Falls das Spiel am Freitag in Ried positiv ausgeht – zumindest ein ehrenvolles Unentschieden oder gar ein Auswärtssieg – dann bleibt Joachim Standfest bis auf Weiteres Cheftrainer. Wenn nicht, dann werden wir Mitte bis Ende nächster Woche wissen, wer in Zukunft die Verantwortung übernimmt.
Ein Journalist in Weinzödl probiert es allerdings noch einmal mit allen Mitteln.
Frage: „Hat der nächste Trainer einen Namen mit S am Anfang?“
Lienhart: „Dazu kann ich jetzt nichts sagen.“
Was aber, wenn der neue Trainer sich dann auch neue Verpflichtungen wünscht?

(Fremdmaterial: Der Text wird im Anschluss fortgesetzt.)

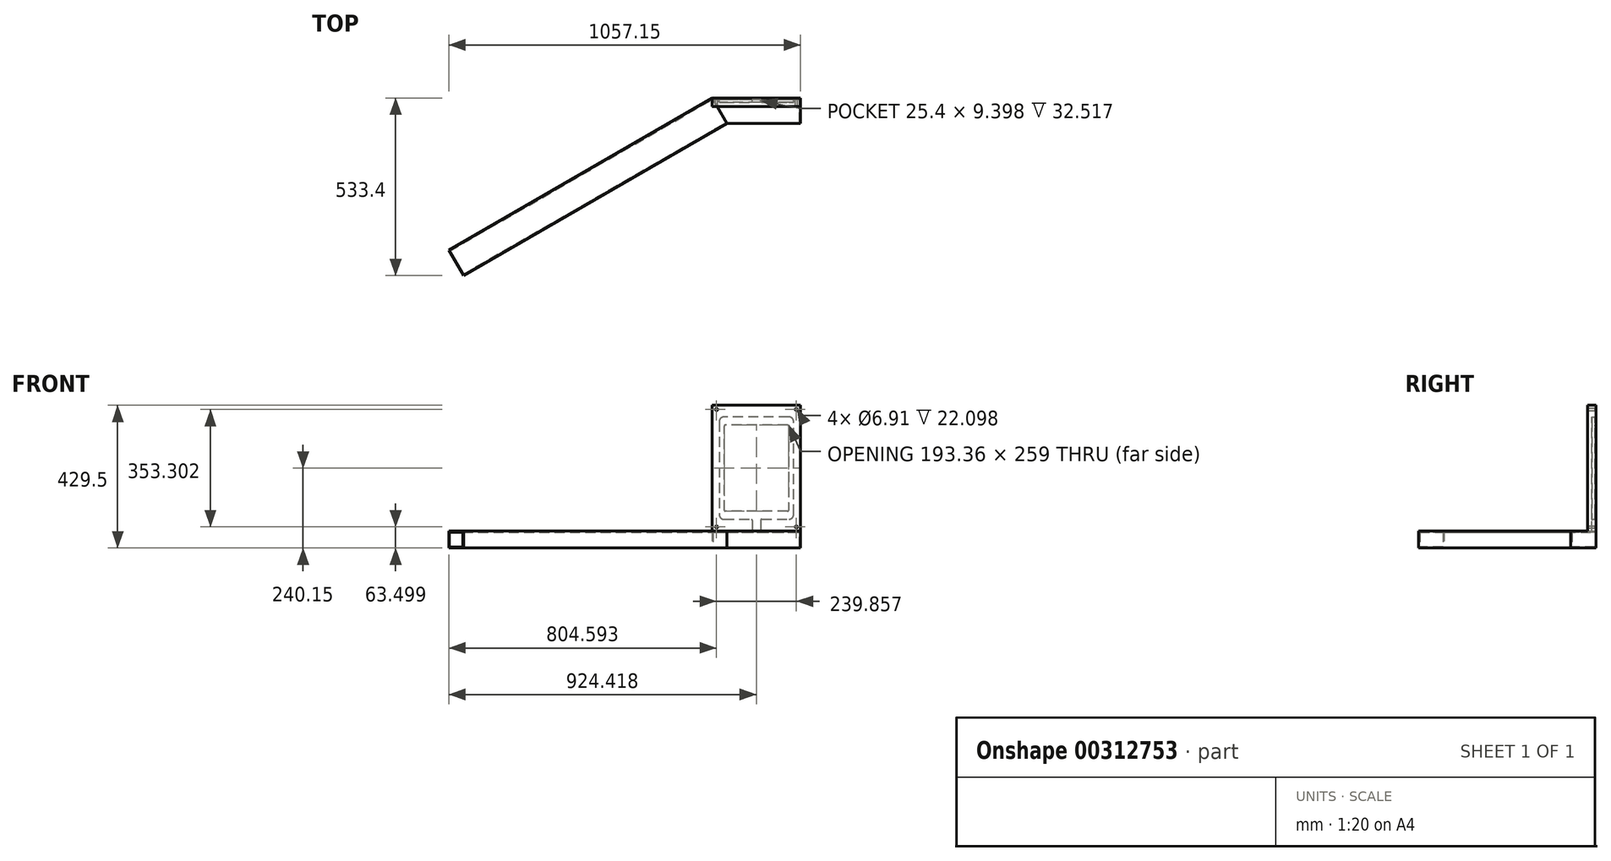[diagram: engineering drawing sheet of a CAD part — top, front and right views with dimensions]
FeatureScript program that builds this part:
annotation { "Feature Type Name" : "Feature", "Feature Type Description" : "" }
export const myFeature = defineFeature(function(context is Context, id is Id, definition is map)
    precondition{}
    {
        {
            var Q0;
            Q0=qCreatedBy(makeId("Front.planeOp"),FACE);
            var sketch = newSketch(context, id + "F0", { "sketchPlane" : qUnion([Q0])});
            skLineSegment(sketch, "E0", {"start": v(-259.8, 139.98) * mm, "end": v(-259.82, -139.5) * mm});
            skArc(sketch, "E1", {"start": v(-259.82, -139.5) * mm, "mid": v(-255.63, -149.6) * mm, "end": v(-245.53, -153.79) * mm});
            skLineSegment(sketch, "E2", {"start": v(-245.53, -153.79) * mm, "end": v(-163.8, -153.79) * mm});
            skArc(sketch, "E3", {"start": v(-160.76, -156.83) * mm, "mid": v(-161.65, -154.68) * mm, "end": v(-163.8, -153.79) * mm});
            skLineSegment(sketch, "E4", {"start": v(-160.76, -156.83) * mm, "end": v(-160.76, -171.77) * mm});
            skArc(sketch, "E5", {"start": v(-132.3, -153.79) * mm, "mid": v(-134.46, -154.68) * mm, "end": v(-135.36, -156.83) * mm});
            skLineSegment(sketch, "E6", {"start": v(-132.3, -153.79) * mm, "end": v(-50.58, -153.79) * mm});
            skArc(sketch, "E7", {"start": v(-50.58, -153.79) * mm, "mid": v(-40.48, -149.6) * mm, "end": v(-36.3, -139.5) * mm});
            skLineSegment(sketch, "E8", {"start": v(-36.3, -139.5) * mm, "end": v(-36.29, 139.97) * mm});
            skArc(sketch, "E9", {"start": v(-36.29, 139.97) * mm, "mid": v(-40.47, 150.08) * mm, "end": v(-50.58, 154.26) * mm});
            skLineSegment(sketch, "E10", {"start": v(-50.58, 154.26) * mm, "end": v(-245.52, 154.26) * mm});
            skArc(sketch, "E11", {"start": v(-245.52, 154.26) * mm, "mid": v(-255.63, 150.08) * mm, "end": v(-259.8, 139.98) * mm});
            skLineSegment(sketch, "E12", {"start": v(-244.82, -126.32) * mm, "end": v(-244.82, 126.32) * mm});
            skLineSegment(sketch, "E13", {"start": v(-54.64, -129.5) * mm, "end": v(-241.65, -129.5) * mm});
            skArc(sketch, "E14", {"start": v(-241.65, 129.5) * mm, "mid": v(-243.9, 128.57) * mm, "end": v(-244.82, 126.32) * mm});
            skArc(sketch, "E15", {"start": v(-51.46, 126.32) * mm, "mid": v(-52.4, 128.57) * mm, "end": v(-54.64, 129.5) * mm});
            skArc(sketch, "E16", {"start": v(-244.82, -126.32) * mm, "mid": v(-243.9, -128.57) * mm, "end": v(-241.65, -129.5) * mm});
            skArc(sketch, "E17", {"start": v(-54.64, -129.5) * mm, "mid": v(-52.4, -128.57) * mm, "end": v(-51.46, -126.32) * mm});
            skLineSegment(sketch, "E18", {"start": v(-135.36, -171.77) * mm, "end": v(-135.36, -156.83) * mm});
            skLineSegment(sketch, "E19", {"start": v(-160.76, -171.77) * mm, "end": v(-160.76, -187.92) * mm});
            skLineSegment(sketch, "E20", {"start": v(-135.36, -171.77) * mm, "end": v(-135.36, -187.92) * mm});
            skLineSegment(sketch, "E21", {"start": v(-160.76, -187.92) * mm, "end": v(-160.76, -189.35) * mm});
            skLineSegment(sketch, "E22", {"start": v(-135.36, -187.92) * mm, "end": v(-135.36, -189.35) * mm});
            skLineSegment(sketch, "E23", {"start": v(-15.41, -189.35) * mm, "end": v(-15.41, 189.35) * mm});
            skLineSegment(sketch, "E24", {"start": v(-280.67, -189.35) * mm, "end": v(-280.67, 189.35) * mm});
            skLineSegment(sketch, "E25", {"start": v(-15.41, 189.35) * mm, "end": v(-280.67, 189.35) * mm});
            skLineSegment(sketch, "E26", {"start": v(-280.67, -189.35) * mm, "end": v(-15.41, -189.35) * mm});
            skArc(sketch, "E27", {"start": v(-264.51, -176.65) * mm, "mid": v(-267.97, -173.2) * mm, "end": v(-271.42, -176.65) * mm});
            skArc(sketch, "E28", {"start": v(-271.42, -176.65) * mm, "mid": v(-267.97, -180.1) * mm, "end": v(-264.51, -176.65) * mm});
            skArc(sketch, "E29", {"start": v(-24.66, -176.65) * mm, "mid": v(-28.11, -173.2) * mm, "end": v(-31.56, -176.65) * mm});
            skArc(sketch, "E30", {"start": v(-31.56, -176.65) * mm, "mid": v(-28.11, -180.1) * mm, "end": v(-24.66, -176.65) * mm});
            skArc(sketch, "E31", {"start": v(-24.66, 176.65) * mm, "mid": v(-28.11, 180.1) * mm, "end": v(-31.56, 176.65) * mm});
            skArc(sketch, "E32", {"start": v(-31.56, 176.65) * mm, "mid": v(-28.11, 173.2) * mm, "end": v(-24.66, 176.65) * mm});
            skArc(sketch, "E33", {"start": v(-264.51, 176.65) * mm, "mid": v(-267.97, 180.1) * mm, "end": v(-271.42, 176.65) * mm});
            skArc(sketch, "E34", {"start": v(-271.42, 176.65) * mm, "mid": v(-267.97, 173.2) * mm, "end": v(-264.51, 176.65) * mm});
            skLineSegment(sketch, "E35", {"start": v(-54.64, 129.5) * mm, "end": v(-241.65, 129.5) * mm});
            skLineSegment(sketch, "E36", {"start": v(-51.46, 126.32) * mm, "end": v(-51.46, -126.32) * mm});
            skLineSegment(sketch, "E37", {"start": v(280.67, -189.35) * mm, "end": v(280.67, 189.35) * mm});
            skLineSegment(sketch, "E38", {"start": v(15.41, -189.35) * mm, "end": v(15.41, 189.35) * mm});
            skLineSegment(sketch, "E39", {"start": v(280.67, 189.35) * mm, "end": v(15.41, 189.35) * mm});
            skLineSegment(sketch, "E40", {"start": v(15.41, -189.35) * mm, "end": v(280.67, -189.35) * mm});
            skArc(sketch, "E41", {"start": v(31.56, -176.65) * mm, "mid": v(28.11, -173.2) * mm, "end": v(24.66, -176.65) * mm});
            skArc(sketch, "E42", {"start": v(24.66, -176.65) * mm, "mid": v(28.11, -180.1) * mm, "end": v(31.56, -176.65) * mm});
            skArc(sketch, "E43", {"start": v(271.42, -176.65) * mm, "mid": v(267.97, -173.2) * mm, "end": v(264.51, -176.65) * mm});
            skArc(sketch, "E44", {"start": v(264.51, -176.65) * mm, "mid": v(267.97, -180.1) * mm, "end": v(271.42, -176.65) * mm});
            skArc(sketch, "E45", {"start": v(271.42, 176.65) * mm, "mid": v(267.97, 180.1) * mm, "end": v(264.51, 176.65) * mm});
            skArc(sketch, "E46", {"start": v(264.51, 176.65) * mm, "mid": v(267.97, 173.2) * mm, "end": v(271.42, 176.65) * mm});
            skArc(sketch, "E47", {"start": v(31.56, 176.65) * mm, "mid": v(28.11, 180.1) * mm, "end": v(24.66, 176.65) * mm});
            skArc(sketch, "E48", {"start": v(24.66, 176.65) * mm, "mid": v(28.11, 173.2) * mm, "end": v(31.56, 176.65) * mm});
            skSolve(sketch);
        }
        {
            var Q0;
            Q0=makeQuery(id+"F0.imprint","IMPRINT",FACE,{"disambiguationData":[TD([[makeQuery(id+"F0.imprint","IMPRINT",EDGE,{"derivedFrom":sQuery(id+"F0.wireOp",EDGE,"E37")}),1.0]])]});
            var Q1;
            Q1=makeQuery(id+"F0.imprint","IMPRINT",FACE,{"disambiguationData":[TD([[makeQuery(id+"F0.imprint","IMPRINT",EDGE,{"derivedFrom":sQuery(id+"F0.wireOp",EDGE,"E0")}),-1.0]])]});
            extrude(context, id + "F1", {"entities" : qUnion([Q0, Q1]), "depth" : 12.7 * mm});
        }
        {
            var Q0;
            Q0=makeQuery(id+"F0.imprint","IMPRINT",FACE,{"disambiguationData":[TD([[makeQuery(id+"F0.imprint","IMPRINT",EDGE,{"derivedFrom":sQuery(id+"F0.wireOp",EDGE,"E0")}),1.0]])]});
            var Q1;
            Q1=makeQuery(id+"F0.imprint","IMPRINT",FACE,{"disambiguationData":[TD([[makeQuery(id+"F0.imprint","IMPRINT",EDGE,{"derivedFrom":sQuery(id+"F0.wireOp",EDGE,"E31")}),1.0]])]});
            var Q2;
            Q2=makeQuery(id+"F0.imprint","IMPRINT",FACE,{"disambiguationData":[TD([[makeQuery(id+"F0.imprint","IMPRINT",EDGE,{"derivedFrom":sQuery(id+"F0.wireOp",EDGE,"E29")}),1.0]])]});
            var Q3;
            Q3=makeQuery(id+"F0.imprint","IMPRINT",FACE,{"disambiguationData":[TD([[makeQuery(id+"F0.imprint","IMPRINT",EDGE,{"derivedFrom":sQuery(id+"F0.wireOp",EDGE,"E27")}),1.0]])]});
            var Q4;
            Q4=makeQuery(id+"F0.imprint","IMPRINT",FACE,{"disambiguationData":[TD([[makeQuery(id+"F0.imprint","IMPRINT",EDGE,{"derivedFrom":sQuery(id+"F0.wireOp",EDGE,"E33")}),1.0]])]});
            extrude(context, id + "F2", {"entities" : qUnion([Q0, Q1, Q2, Q3, Q4]), "operationType" : NewBodyOperationType.ADD, "depth" : 3.3 * mm});
        }
        {
            var Q0;
            Q0=makeQuery(id+"F1.opExtrude","SWEPT_FACE",FACE,{"disambiguationData":[OSD([sQuery(id+"F0.wireOp",EDGE,"E23")])]});
            var sketch = newSketch(context, id + "F3", { "sketchPlane" : qUnion([Q0])});
            skLineSegment(sketch, "E49.bottom", {"start": v(0, -189.35) * mm, "end": v(-76.2, -189.35) * mm});
            skLineSegment(sketch, "E49.top", {"start": v(0, -240.15) * mm, "end": v(-76.2, -240.15) * mm});
            skLineSegment(sketch, "E49.left", {"start": v(0, -189.35) * mm, "end": v(0, -240.15) * mm});
            skLineSegment(sketch, "E49.right", {"start": v(-76.2, -189.35) * mm, "end": v(-76.2, -240.15) * mm});
            skLineSegment(sketch, "E50.0", {"start": v(-3.17, -236.98) * mm, "end": v(-73.02, -236.98) * mm});
            skLineSegment(sketch, "E50.1", {"start": v(-3.18, -192.53) * mm, "end": v(-3.17, -236.98) * mm});
            skLineSegment(sketch, "E50.2", {"start": v(-3.18, -192.53) * mm, "end": v(-73.02, -192.53) * mm});
            skLineSegment(sketch, "E50.3", {"start": v(-73.02, -192.53) * mm, "end": v(-73.02, -236.98) * mm});
            skSolve(sketch);
        }
        {
            var Q0;
            Q0 = qSketchRegion(id + "F3", true);
            var Q1;
            Q1=makeQuery(id+"F1.opExtrude","SWEPT_FACE",FACE,{"disambiguationData":[OSD([sQuery(id+"F0.wireOp",EDGE,"E24")])]});
            extrude(context, id + "F4", {"entities" : qUnion([Q0]), "endBound" : BoundingType.UP_TO_SURFACE, "oppositeDirection" : true, "endBoundEntityFace" : qUnion([Q1]), "depth" : 275.59 * mm});
        }
        {
            var Q0;
            Q0=makeQuery(id+"F4.opExtrude","SWEPT_FACE",FACE,{"disambiguationData":[OSD([sQuery(id+"F3.wireOp",EDGE,"E49.top")])]});
            var sketch = newSketch(context, id + "F5", { "sketchPlane" : qUnion([Q0])});
            skLineSegment(sketch, "E51", {"start": v(-280.67, 0) * mm, "end": v(-280.67, 76.2) * mm});
            skLineSegment(sketch, "E52", {"start": v(-280.67, 76.2) * mm, "end": v(-236.67, 76.2) * mm});
            skLineSegment(sketch, "E53", {"start": v(-236.67, 76.2) * mm, "end": v(-280.67, 0) * mm});
            skSolve(sketch);
        }
        {
            var Q0;
            Q0=makeQuery(id+"F5.imprint","IMPRINT",FACE,{"disambiguationData":[TD([[makeQuery(id+"F5.imprint","IMPRINT",EDGE,{"derivedFrom":sQuery(id+"F5.wireOp",EDGE,"E51")}),-1.0]])]});
            extrude(context, id + "F6", {"entities" : qUnion([Q0]), "operationType" : NewBodyOperationType.REMOVE, "oppositeDirection" : true, "depth" : 50.8 * mm});
        }
        {
            var Q0;
            Q0=makeQuery(id+"F6.boolean.opBoolean","COPY",FACE,{"derivedFrom":makeQuery(id+"F6.opExtrude","SWEPT_FACE",FACE,{"disambiguationData":[OSD([sQuery(id+"F5.wireOp",EDGE,"E53")])]})});
            extrude(context, id + "F7", {"entities" : qUnion([Q0]), "depth" : 914.4 * mm});
        }
        {
            var Q0;
            Q0=makeQuery(id+"F1.opExtrude","CAP_FACE",FACE,{"disambiguationData":[OSD([sQuery(id+"F0.wireOp",EDGE,"E0"),sQuery(id+"F0.wireOp",EDGE,"E1"),sQuery(id+"F0.wireOp",EDGE,"E2"),sQuery(id+"F0.wireOp",EDGE,"E3"),sQuery(id+"F0.wireOp",EDGE,"E4"),sQuery(id+"F0.wireOp",EDGE,"E5"),sQuery(id+"F0.wireOp",EDGE,"E6"),sQuery(id+"F0.wireOp",EDGE,"E7"),sQuery(id+"F0.wireOp",EDGE,"E8"),sQuery(id+"F0.wireOp",EDGE,"E9"),sQuery(id+"F0.wireOp",EDGE,"E10"),sQuery(id+"F0.wireOp",EDGE,"E11"),sQuery(id+"F0.wireOp",EDGE,"E18"),sQuery(id+"F0.wireOp",EDGE,"E19"),sQuery(id+"F0.wireOp",EDGE,"E20"),sQuery(id+"F0.wireOp",EDGE,"E21"),sQuery(id+"F0.wireOp",EDGE,"E22"),sQuery(id+"F0.wireOp",EDGE,"E23"),sQuery(id+"F0.wireOp",EDGE,"E24"),sQuery(id+"F0.wireOp",EDGE,"E25"),sQuery(id+"F0.wireOp",EDGE,"E26"),sQuery(id+"F0.wireOp",EDGE,"E27"),sQuery(id+"F0.wireOp",EDGE,"E28"),sQuery(id+"F0.wireOp",EDGE,"E29"),sQuery(id+"F0.wireOp",EDGE,"E30"),sQuery(id+"F0.wireOp",EDGE,"E31"),sQuery(id+"F0.wireOp",EDGE,"E32"),sQuery(id+"F0.wireOp",EDGE,"E33"),sQuery(id+"F0.wireOp",EDGE,"E34")])],"isStart":false});
            var sketch = newSketch(context, id + "F8", { "sketchPlane" : qUnion([Q0])});
            skLineSegment(sketch, "E54.bottom", {"start": v(-15.41, 189.35) * mm, "end": v(-280.67, 189.35) * mm});
            skLineSegment(sketch, "E54.top", {"start": v(-15.41, -189.35) * mm, "end": v(-280.67, -189.35) * mm});
            skLineSegment(sketch, "E54.left", {"start": v(-15.41, 189.35) * mm, "end": v(-15.41, -189.35) * mm});
            skLineSegment(sketch, "E54.right", {"start": v(-280.67, 189.35) * mm, "end": v(-280.67, -189.35) * mm});
            skCircle(sketch, "E55", {"center": v(-267.97, 176.65) * mm, "radius": 3.45 * mm});
            skPoint(sketch, "E55.first.point", {"position": v(-265.03, 178.47) * mm});
            skPoint(sketch, "E55.second.point", {"position": v(-270.75, 174.6) * mm});
            skPoint(sketch, "E55.third.point", {"position": v(-271.4, 176.96) * mm});
            skCircle(sketch, "E56", {"center": v(-28.11, 176.65) * mm, "radius": 3.45 * mm});
            skPoint(sketch, "E56.first.point", {"position": v(-24.66, 176.4) * mm});
            skPoint(sketch, "E56.second.point", {"position": v(-31.5, 177.3) * mm});
            skPoint(sketch, "E56.third.point", {"position": v(-29.76, 173.62) * mm});
            skCircle(sketch, "E57", {"center": v(-28.11, -176.65) * mm, "radius": 3.45 * mm});
            skPoint(sketch, "E57.first.point", {"position": v(-27.3, -173.3) * mm});
            skPoint(sketch, "E57.second.point", {"position": v(-29.34, -179.88) * mm});
            skPoint(sketch, "E57.third.point", {"position": v(-24.9, -177.9) * mm});
            skCircle(sketch, "E58", {"center": v(-267.97, -176.65) * mm, "radius": 3.45 * mm});
            skPoint(sketch, "E58.first.point", {"position": v(-264.61, -177.47) * mm});
            skPoint(sketch, "E58.second.point", {"position": v(-270.08, -173.92) * mm});
            skPoint(sketch, "E58.third.point", {"position": v(-269.94, -179.49) * mm});
            skSolve(sketch);
        }
        {
            var Q0;
            Q0 = qSketchRegion(id + "F8", true);
            extrude(context, id + "F9", {"entities" : qUnion([Q0]), "depth" : 12.7 * mm});
        }
        {
            var Q0;
            Q0=makeQuery(id+"F9.opExtrude","SWEPT_BODY",BODY,{"disambiguationData":[OSD([sQuery(id+"F8.wireOp",EDGE,"E54.bottom"),sQuery(id+"F8.wireOp",EDGE,"E54.top"),sQuery(id+"F8.wireOp",EDGE,"E54.left"),sQuery(id+"F8.wireOp",EDGE,"E54.right"),sQuery(id+"F8.wireOp",EDGE,"E55"),sQuery(id+"F8.wireOp",EDGE,"E56"),sQuery(id+"F8.wireOp",EDGE,"E57"),sQuery(id+"F8.wireOp",EDGE,"E58")])]});
            var Q1;
            Q1=makeQuery(id+"F4.opExtrude","SWEPT_BODY",BODY,{"disambiguationData":[OSD([sQuery(id+"F3.wireOp",EDGE,"E49.bottom"),sQuery(id+"F3.wireOp",EDGE,"E49.top"),sQuery(id+"F3.wireOp",EDGE,"E49.left"),sQuery(id+"F3.wireOp",EDGE,"E49.right"),sQuery(id+"F3.wireOp",EDGE,"E50.0"),sQuery(id+"F3.wireOp",EDGE,"E50.1"),sQuery(id+"F3.wireOp",EDGE,"E50.2"),sQuery(id+"F3.wireOp",EDGE,"E50.3")])]});
            booleanBodies(context, id + "F10", {"operationType" : BooleanOperationType.UNION, "tools" : qUnion([Q0, Q1])});
        }
        {
            var Q0;
            Q0=makeQuery(id+"F10.opBoolean","MERGE",FACE,{"derivedFrom":[makeQuery(id+"F4.opExtrude","CAP_FACE",FACE,{"disambiguationData":[OSD([sQuery(id+"F3.wireOp",EDGE,"E49.bottom"),sQuery(id+"F3.wireOp",EDGE,"E49.top"),sQuery(id+"F3.wireOp",EDGE,"E49.left"),sQuery(id+"F3.wireOp",EDGE,"E49.right"),sQuery(id+"F3.wireOp",EDGE,"E50.0"),sQuery(id+"F3.wireOp",EDGE,"E50.1"),sQuery(id+"F3.wireOp",EDGE,"E50.2"),sQuery(id+"F3.wireOp",EDGE,"E50.3")])],"isStart":true}),makeQuery(id+"F9.opExtrude","SWEPT_FACE",FACE,{"disambiguationData":[OSD([sQuery(id+"F8.wireOp",EDGE,"E54.left")])]})]});
            var sketch = newSketch(context, id + "F11", { "sketchPlane" : qUnion([Q0])});
            skLineSegment(sketch, "E59.bottom", {"start": v(0, -240.15) * mm, "end": v(-76.2, -240.15) * mm});
            skLineSegment(sketch, "E59.top", {"start": v(0, -189.35) * mm, "end": v(-76.2, -189.35) * mm});
            skLineSegment(sketch, "E59.left", {"start": v(0, -240.15) * mm, "end": v(0, -189.35) * mm});
            skLineSegment(sketch, "E59.right", {"start": v(-76.2, -240.15) * mm, "end": v(-76.2, -189.35) * mm});
            skSolve(sketch);
        }
        {
            var Q0;
            Q0 = qSketchRegion(id + "F11", true);
            extrude(context, id + "F12", {"entities" : qUnion([Q0]), "operationType" : NewBodyOperationType.ADD, "oppositeDirection" : true, "depth" : 3.17 * mm});
        }
        {
            var Q0;
            Q0=makeQuery(id+"F1.opExtrude","SWEPT_BODY",BODY,{"disambiguationData":[OSD([sQuery(id+"F0.wireOp",EDGE,"E37"),sQuery(id+"F0.wireOp",EDGE,"E38"),sQuery(id+"F0.wireOp",EDGE,"E39"),sQuery(id+"F0.wireOp",EDGE,"E40"),sQuery(id+"F0.wireOp",EDGE,"E41"),sQuery(id+"F0.wireOp",EDGE,"E42"),sQuery(id+"F0.wireOp",EDGE,"E43"),sQuery(id+"F0.wireOp",EDGE,"E44"),sQuery(id+"F0.wireOp",EDGE,"E45"),sQuery(id+"F0.wireOp",EDGE,"E46"),sQuery(id+"F0.wireOp",EDGE,"E47"),sQuery(id+"F0.wireOp",EDGE,"E48")])]});
            deleteBodies(context, id + "F13", {"entities" : qUnion([Q0])});
        }
    });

Auch da bleibt Lienhart knapp: „Die Transferzeit läuft noch. Ein neuer Trainer könnte da schon ein Wörtchen mitreden.“
Und wie sieht es überhaupt aus mit der Kaderplanung:
Präsident Ziesler: „Klar ist, dass zwei bis drei Positionen noch nachbesetzt werden. Nagelt mich da bitte nicht fest.“
Im zweiten Teil der Pressekonferenz stehen Joachim Standfest und Donovan Pines Rede und Antwort. Dem Zweiteren fällt das sichtlich nicht leicht. Pines sagt dennoch tapfer: „Das Match vom Sonntag ist Geschichte. Wir sind sehr positiv eingestellt für den Freitag.“ Und weiter: „Es geht rauf und runter im Fußball, vor allem die Jungen müssen das lernen. Hoffentlich passiert das in der Saison nicht mehr.“
Dann die Frage an den neuen Interims-Coach: „Was geht noch in der kurzen Zeit seit dem Sonntag? Wo willst du ansetzen?“
Joachim Standfest, der einen ruhigen und sicheren Eindruck macht, sagt: „Am Montag war nicht viel möglich außer der Videoanalyse, gestern hatten wir einen richtigen Trainingstag. Wir haben uns – nona – auf die Defensive konzentriert. Es ist am Sonntag vieles zusammengekommen, das gegen uns gelaufen ist. Aber das Schöne am Fußball ist: Wir haben am Freitag eine neue Chance.“
Und er verrät im Anschluss in kleiner Runde, dass Smits mehr als fraglich ist. Er hat am Sonntag einen Schlag abbekommen und rennt nun mit einem dicken Knöchel durch die Gegend. Wir halten die Daumen, dass er bald wieder fit ist. Ansonsten fehlen weiter Italiano und Trummer, wobei der Australier wieder ins Training eingestiegen ist.
Würde denn der verdiente GAK-Kicker Standfest überhaupt die Chefrolle übernehmen wollen? Der schmunzelt und sagt: „Ich bin seit Jänner da. Die Leute im Verein wissen, wie ich arbeite. Aber ja, ich würde den Cheftrainer schon machen.“ Und dann äußert er sich doch noch zum Match in Hütteldorf und sagt klipp und klar: „Es gibt keinen Profi auf der Welt, der gegen den Trainer spielt.“
Hey, liebe GAK-Fans!
Ihr seid sauer, wir sind sauer. Frustriert. Fertig.
Aber: Das Match in Ried wird ungeheuer wichtig, um zu sehen, wo es in dieser Saison hingeht. Wenn ihr es schafft, fahrt nach Ried. Und sonst kommt ins Trainingszentrum, wo ein Public Viewing im Vereinslokal „Heimspiel“ angeboten wird. Anpfiff ist Freitag um 19.30. Tickets gibt es in Ried oder am Donnerstag zwischen 16 und 19 Uhr auch im Fancenter in Weinzödl. Möge die Trendumkehr gelingen!